ЦИТИРУЕМЫЙ ОТРЫВОК >>
Однако ошиблись мы – не то нас ожидало,
лживыми были все известия
(иль не расслышали мы иль не поняли толком?).
Бедствие, да не то – его как раз не ждали мы –
неистово, внезапно обрушилось на нас
врасплох – знать, припозднились мы – и всех нас сокрушило.

Ему нравится в античности период упадка – когда после смерти Александра Македонского его империю развалили его потомки (все, что он делал, все, что он побеждал и объединял), три века непонятного существования, серия войн, отделение областей. (Нет, мне самому не нравится все это, я против – но кто меня спрашивает: Кавафис любил именно этот период, он лучше ложился под карандаш и перо.)

Мы вообще иначе воспринимаем слово «античность»: мы сразу думаем про героический образ, философскую Элладу, греческий Акрополь. Нет, Кавафис говорит о другом. Его античность – это Александрия, Малая Азия, иногда Византия. Путается клубок истории, там есть драгоценные камни Золотого века, но есть уже и козья шерсть.

Когда задумаешь отправиться к Итаке,
молись, чтоб долгим оказался путь.

Тут мы сделаем большой пропуск, эллипс, чтоб сэкономить место: пропустим почти всё стихотворение. И вот итог:
И если ты найдешь ее убогой,
обманутым себя не почитай.
Теперь ты мудр, ты много повидал
и верно понял, что Итаки означают.

Списки координат в пикселях:
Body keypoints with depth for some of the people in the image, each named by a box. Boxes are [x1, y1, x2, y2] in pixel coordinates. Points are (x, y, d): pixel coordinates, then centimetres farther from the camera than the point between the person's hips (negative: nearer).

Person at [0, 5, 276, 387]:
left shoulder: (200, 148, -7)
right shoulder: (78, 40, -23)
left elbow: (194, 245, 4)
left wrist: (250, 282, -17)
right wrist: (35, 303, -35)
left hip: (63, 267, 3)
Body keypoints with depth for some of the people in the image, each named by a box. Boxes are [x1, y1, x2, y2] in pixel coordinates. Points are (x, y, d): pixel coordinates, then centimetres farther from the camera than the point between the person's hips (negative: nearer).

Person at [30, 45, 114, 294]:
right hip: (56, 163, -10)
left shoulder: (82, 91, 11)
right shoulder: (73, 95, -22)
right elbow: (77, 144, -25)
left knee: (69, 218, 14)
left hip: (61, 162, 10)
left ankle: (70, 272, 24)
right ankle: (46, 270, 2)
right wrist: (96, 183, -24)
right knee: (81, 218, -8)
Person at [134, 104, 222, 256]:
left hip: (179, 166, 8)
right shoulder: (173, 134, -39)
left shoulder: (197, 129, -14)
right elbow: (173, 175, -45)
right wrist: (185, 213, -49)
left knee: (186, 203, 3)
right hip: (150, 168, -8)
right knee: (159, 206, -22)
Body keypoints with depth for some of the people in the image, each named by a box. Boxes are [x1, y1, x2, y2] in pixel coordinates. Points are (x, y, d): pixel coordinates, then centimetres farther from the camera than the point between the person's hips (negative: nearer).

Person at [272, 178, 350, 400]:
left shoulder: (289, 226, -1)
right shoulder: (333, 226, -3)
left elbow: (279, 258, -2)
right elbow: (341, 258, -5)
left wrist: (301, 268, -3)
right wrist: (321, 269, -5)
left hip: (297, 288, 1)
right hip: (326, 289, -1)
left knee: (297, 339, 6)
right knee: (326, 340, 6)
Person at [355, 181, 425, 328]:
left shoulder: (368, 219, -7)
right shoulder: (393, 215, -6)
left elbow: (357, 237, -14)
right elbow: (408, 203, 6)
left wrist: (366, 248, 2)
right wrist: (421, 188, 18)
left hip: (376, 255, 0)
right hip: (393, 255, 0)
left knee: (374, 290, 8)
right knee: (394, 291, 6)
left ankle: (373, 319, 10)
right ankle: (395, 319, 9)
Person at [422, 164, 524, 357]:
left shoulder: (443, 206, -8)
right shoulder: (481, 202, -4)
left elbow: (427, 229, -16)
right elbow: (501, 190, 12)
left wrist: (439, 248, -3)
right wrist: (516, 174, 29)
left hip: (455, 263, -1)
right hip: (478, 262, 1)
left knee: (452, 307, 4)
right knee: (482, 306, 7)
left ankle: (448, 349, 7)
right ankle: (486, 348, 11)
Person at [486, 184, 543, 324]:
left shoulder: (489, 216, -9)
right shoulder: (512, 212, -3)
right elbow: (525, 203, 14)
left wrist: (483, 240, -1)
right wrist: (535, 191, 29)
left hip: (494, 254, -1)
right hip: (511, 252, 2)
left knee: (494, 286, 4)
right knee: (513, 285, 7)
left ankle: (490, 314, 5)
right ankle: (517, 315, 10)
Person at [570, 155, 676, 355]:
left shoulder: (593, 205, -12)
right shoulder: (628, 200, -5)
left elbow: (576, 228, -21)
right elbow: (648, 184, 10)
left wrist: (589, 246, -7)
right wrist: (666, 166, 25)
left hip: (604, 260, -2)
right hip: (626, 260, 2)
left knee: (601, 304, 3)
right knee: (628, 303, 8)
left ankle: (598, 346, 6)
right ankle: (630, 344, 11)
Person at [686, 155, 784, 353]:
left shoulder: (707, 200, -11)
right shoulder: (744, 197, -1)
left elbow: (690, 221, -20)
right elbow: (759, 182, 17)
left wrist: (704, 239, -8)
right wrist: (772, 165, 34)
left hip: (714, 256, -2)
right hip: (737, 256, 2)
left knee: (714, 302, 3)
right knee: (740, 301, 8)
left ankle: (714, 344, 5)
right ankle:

ЦЕЛЬ ЗАДАНИЯ >>
Ответьте на вопросы по отрывку о Кавафисе:
1. Какой период античности, по словам отрывка, нравится Кавафису?
2. Что составляет античность Кавафиса?
3. О чём советуют молиться тому, кто задумал отправиться к Итаке?

ВАШ ОТВЕТ >>
1. Период упадка, наступивший после смерти Александра Македонского, когда его империю развалили его потомки.
2. Александрия, Малая Азия, иногда Византия.
3. О том, чтобы путь оказался долгим.